▶ TÂCHES À RÉALISER:
[a] Recopiez sans rien changer le passage de la décision relative à Canal+ qui va de « L'usage des fréquences » à « national dénommé Canal+. ».
[b] Rédigez la suite de la décision relative à Canal+ en reprenant juste après sa dernière phrase.

▶ TEXTE À LIRE:
-=-=-=-=-

Décision n° 2010-212 du 8 avril 2010 portant autorisation d'usage de ressources radioélectriques à la société Canal+ pour la diffusion par voie hertzienne terrestre en mode numérique et en télévision mobile personnelle de Canal+

JORF n°0126 du 3 juin 2010 page
texte n° 87


DECISION
Décision n° 2010-212 du 8 avril 2010 portant autorisation d'usage de ressources radioélectriques à la société Canal+ pour la diffusion par voie hertzienne terrestre en mode numérique et en télévision mobile personnelle de Canal+

NOR: CSAC1010867S


Le Conseil supérieur de l'audiovisuel,
Vu la loi n° 86-1067 du 30 septembre 1986 relative à la liberté de communication, notamment ses articles 25, 28, 30-1 et 30-4 ;
Vu le décret n° 90-66 du 17 janvier 1990 modifié pris pour l'application du 2° de l'article 27 et du 2° de l'article 70 de la loi n° 86-1067 du 30 septembre 1986 susvisée et fixant les principes généraux concernant la diffusion des œuvres cinématographiques et audiovisuelles ;
Vu le décret n° 92-280 du 27 mars 1992 modifié pris pour l'application du 1° de l'article 27 de la loi n° 86-1067 du 30 septembre 1986 susvisée et fixant les principes généraux concernant le régime applicable à la publicité et au parrainage ;
Vu le décret n° 2001-1333 du 28 décembre 2001 modifié pris pour l'application des articles 27, 70 et 71 de la loi n° 86-1067 du 30 septembre 1986 et fixant les principes généraux concernant la diffusion des services autres que radiophoniques par voie hertzienne terrestre en mode numérique ;
Vu l'arrêté du 24 septembre 2007 pris pour l'application de l'article 25 de la loi n° 86-1067 du 30 septembre 1986 ;
Vu la décision n° 2007-931 du 6 novembre 2007 portant appel à candidatures pour l'édition de services de télévision mobile personnelle à vocation nationale diffusés par voie hertzienne en mode numérique ;
Vu le dossier de candidature déposé par la société Canal+ le 15 janvier 2008 ;
Vu la convention conclue entre le Conseil supérieur de l'audiovisuel et la société Canal+ le 29 mai 2000, modifiée notamment par un avenant n° 14 du 30 septembre 2009 2009 figurant en annexe II ;
La société ayant été entendue en audition publique le 10 avril 2008 ;
Après en avoir délibéré,
Décide :

Article 1


L'usage des fréquences mentionnées à l'annexe I est attribué à la société Canal+ en vue de la diffusion en télévision mobile personnelle du service de télévision privé à caractère national dénommé Canal+.

-=-=-=-=-

▶ ENTRÉES DE DONNÉES:
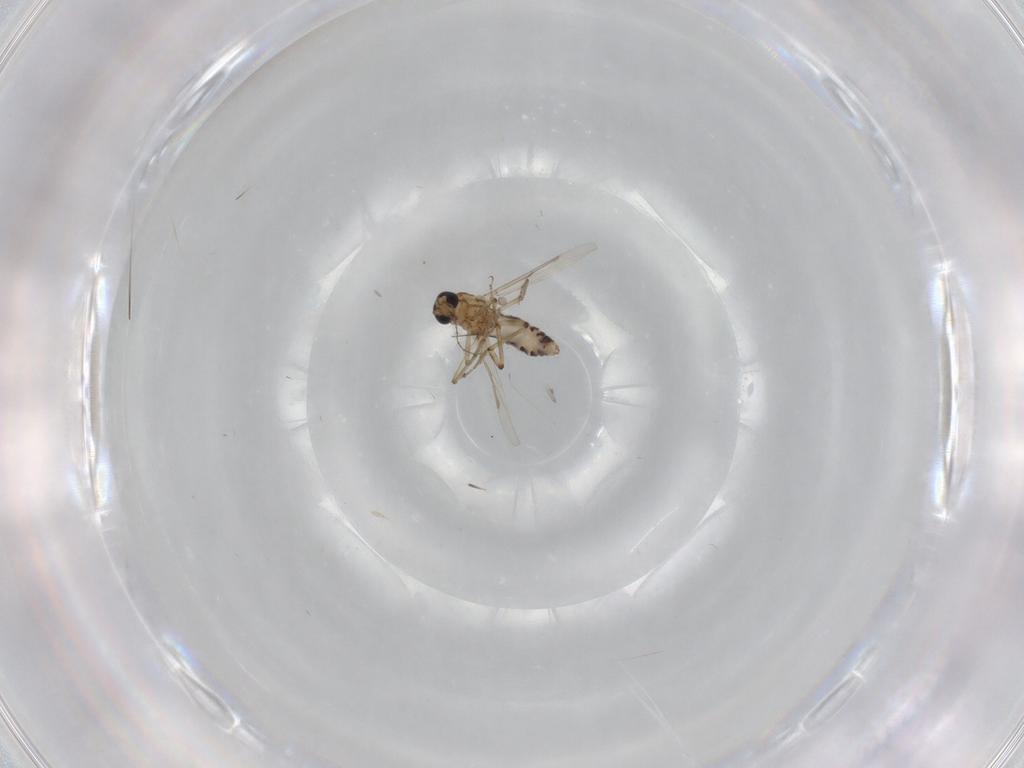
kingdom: Animalia
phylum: Arthropoda
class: Insecta
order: Diptera
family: Ceratopogonidae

-=-=-=-=-

▶ LISTE DES RÉPONSES:
[a]
L'usage des fréquences mentionnées à l'annexe I est attribué à la société Canal+ en vue de la diffusion en télévision mobile personnelle du service de télévision privé à caractère national dénommé Canal+.

[b]
Article 2


La durée de l'autorisation est de dix ans à compter de la date de début des émissions, qui sera fixée par le Conseil supérieur de l'audiovisuel au moins six mois à l'avance. Si, dans le délai d'un mois à partir de cette date, la société n'a pas débuté l'exploitation effective du service, le conseil pourra déclarer l'autorisation caduque.
Le calendrier de mise en service des émetteurs sera fixé, zone par zone, par le conseil.
Les décisions prises par le conseil dans le cadre des deux alinéas précédents seront notifiées à la société et publiées au Journal officiel de la République française.

Article 3


La ressource radioélectrique mentionnée en annexe I, sur laquelle s'exerce le droit d'usage accordé à Canal+ conformément à la présente décision, est partagée avec d'autres services de communication audiovisuelle.

Article 4


La part de la ressource radioélectrique utile attribuée au sein du multiplex est la même pour tous les éditeurs de services de même nature.
Toutefois, l'éditeur peut échanger contractuellement, avec un ou plusieurs éditeurs de services présents au sein du même multiplex, une partie de la ressource qui lui est attribuée, sans que cet accord soit opposable au Conseil supérieur de l'audiovisuel, notamment en cas de recomposition du multiplex.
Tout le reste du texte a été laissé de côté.